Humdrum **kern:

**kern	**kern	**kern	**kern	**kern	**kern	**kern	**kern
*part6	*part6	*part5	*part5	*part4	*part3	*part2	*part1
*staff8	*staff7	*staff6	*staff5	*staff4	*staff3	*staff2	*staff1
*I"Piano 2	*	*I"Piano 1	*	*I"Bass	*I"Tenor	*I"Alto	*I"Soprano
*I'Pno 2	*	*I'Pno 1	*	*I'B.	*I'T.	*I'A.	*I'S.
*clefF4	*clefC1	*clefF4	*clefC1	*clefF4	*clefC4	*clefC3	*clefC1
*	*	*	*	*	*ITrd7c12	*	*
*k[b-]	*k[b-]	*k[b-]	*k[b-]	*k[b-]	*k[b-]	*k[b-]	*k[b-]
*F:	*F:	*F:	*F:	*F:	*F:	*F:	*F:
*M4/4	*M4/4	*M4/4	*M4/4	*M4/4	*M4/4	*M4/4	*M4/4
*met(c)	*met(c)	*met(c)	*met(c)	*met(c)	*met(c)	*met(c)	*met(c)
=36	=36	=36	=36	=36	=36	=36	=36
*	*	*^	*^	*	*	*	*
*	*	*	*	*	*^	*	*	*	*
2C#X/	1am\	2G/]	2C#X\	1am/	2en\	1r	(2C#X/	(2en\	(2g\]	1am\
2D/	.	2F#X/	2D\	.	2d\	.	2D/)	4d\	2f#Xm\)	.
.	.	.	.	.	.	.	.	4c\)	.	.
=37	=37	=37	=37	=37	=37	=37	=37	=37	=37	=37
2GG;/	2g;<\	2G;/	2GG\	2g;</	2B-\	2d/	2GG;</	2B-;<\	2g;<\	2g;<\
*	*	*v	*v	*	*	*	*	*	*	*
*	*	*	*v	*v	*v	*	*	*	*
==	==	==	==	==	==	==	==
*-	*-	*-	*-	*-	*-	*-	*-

● **Request**: Find each line in the data above that contains the string "kern" and copy those lines.

● **Written response**:
Humdrum **kern:
**kern	**kern	**kern	**kern	**kern	**kern	**kern	**kern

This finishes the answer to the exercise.